● WHAT NEEDS TO BE DONE
Write out, word for word, only the lines from the one with "RID Règlement international" to the end of the data below.

● MATERIAL FOR THE TASK
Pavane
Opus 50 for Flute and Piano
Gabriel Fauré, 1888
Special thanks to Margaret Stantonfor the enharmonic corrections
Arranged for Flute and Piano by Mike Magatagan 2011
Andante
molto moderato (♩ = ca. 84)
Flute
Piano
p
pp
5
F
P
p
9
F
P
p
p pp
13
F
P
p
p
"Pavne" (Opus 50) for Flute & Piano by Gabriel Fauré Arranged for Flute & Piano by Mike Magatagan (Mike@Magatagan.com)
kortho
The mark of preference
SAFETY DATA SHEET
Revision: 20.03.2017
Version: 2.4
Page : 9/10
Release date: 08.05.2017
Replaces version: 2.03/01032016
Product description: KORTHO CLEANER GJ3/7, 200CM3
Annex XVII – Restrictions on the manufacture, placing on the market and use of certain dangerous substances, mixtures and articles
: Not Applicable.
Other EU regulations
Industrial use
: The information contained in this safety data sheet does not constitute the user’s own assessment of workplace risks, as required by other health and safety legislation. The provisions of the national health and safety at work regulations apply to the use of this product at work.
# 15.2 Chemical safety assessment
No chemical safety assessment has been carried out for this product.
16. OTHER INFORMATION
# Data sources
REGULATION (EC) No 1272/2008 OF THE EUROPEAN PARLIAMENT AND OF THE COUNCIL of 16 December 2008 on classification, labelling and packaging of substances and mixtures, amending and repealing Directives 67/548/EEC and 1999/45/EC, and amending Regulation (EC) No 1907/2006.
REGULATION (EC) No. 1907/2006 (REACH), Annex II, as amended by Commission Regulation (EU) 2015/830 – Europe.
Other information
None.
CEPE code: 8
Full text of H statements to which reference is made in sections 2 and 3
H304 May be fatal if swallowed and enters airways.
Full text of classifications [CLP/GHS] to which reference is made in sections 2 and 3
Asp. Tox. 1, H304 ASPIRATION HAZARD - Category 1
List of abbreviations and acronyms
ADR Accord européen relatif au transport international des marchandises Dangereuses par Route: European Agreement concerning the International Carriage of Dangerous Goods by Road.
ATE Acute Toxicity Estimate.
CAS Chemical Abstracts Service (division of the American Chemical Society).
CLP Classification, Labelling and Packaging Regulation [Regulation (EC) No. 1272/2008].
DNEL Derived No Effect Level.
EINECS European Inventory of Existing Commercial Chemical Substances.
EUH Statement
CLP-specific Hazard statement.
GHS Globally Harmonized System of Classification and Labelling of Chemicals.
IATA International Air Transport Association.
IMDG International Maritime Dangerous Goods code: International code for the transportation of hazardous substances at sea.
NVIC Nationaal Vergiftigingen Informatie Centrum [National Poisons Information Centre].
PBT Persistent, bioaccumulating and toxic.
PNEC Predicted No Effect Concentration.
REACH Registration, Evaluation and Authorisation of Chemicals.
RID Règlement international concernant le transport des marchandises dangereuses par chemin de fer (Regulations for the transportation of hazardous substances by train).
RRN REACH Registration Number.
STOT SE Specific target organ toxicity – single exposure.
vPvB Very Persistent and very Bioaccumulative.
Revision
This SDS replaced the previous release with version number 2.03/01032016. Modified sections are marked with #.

● RESPONSE
RID Règlement international concernant le transport des marchandises dangereuses par chemin de fer (Regulations for the transportation of hazardous substances by train).
RRN REACH Registration Number.
STOT SE Specific target organ toxicity – single exposure.
vPvB Very Persistent and very Bioaccumulative.
Revision
This SDS replaced the previous release with version number 2.03/01032016. Modified sections are marked with #.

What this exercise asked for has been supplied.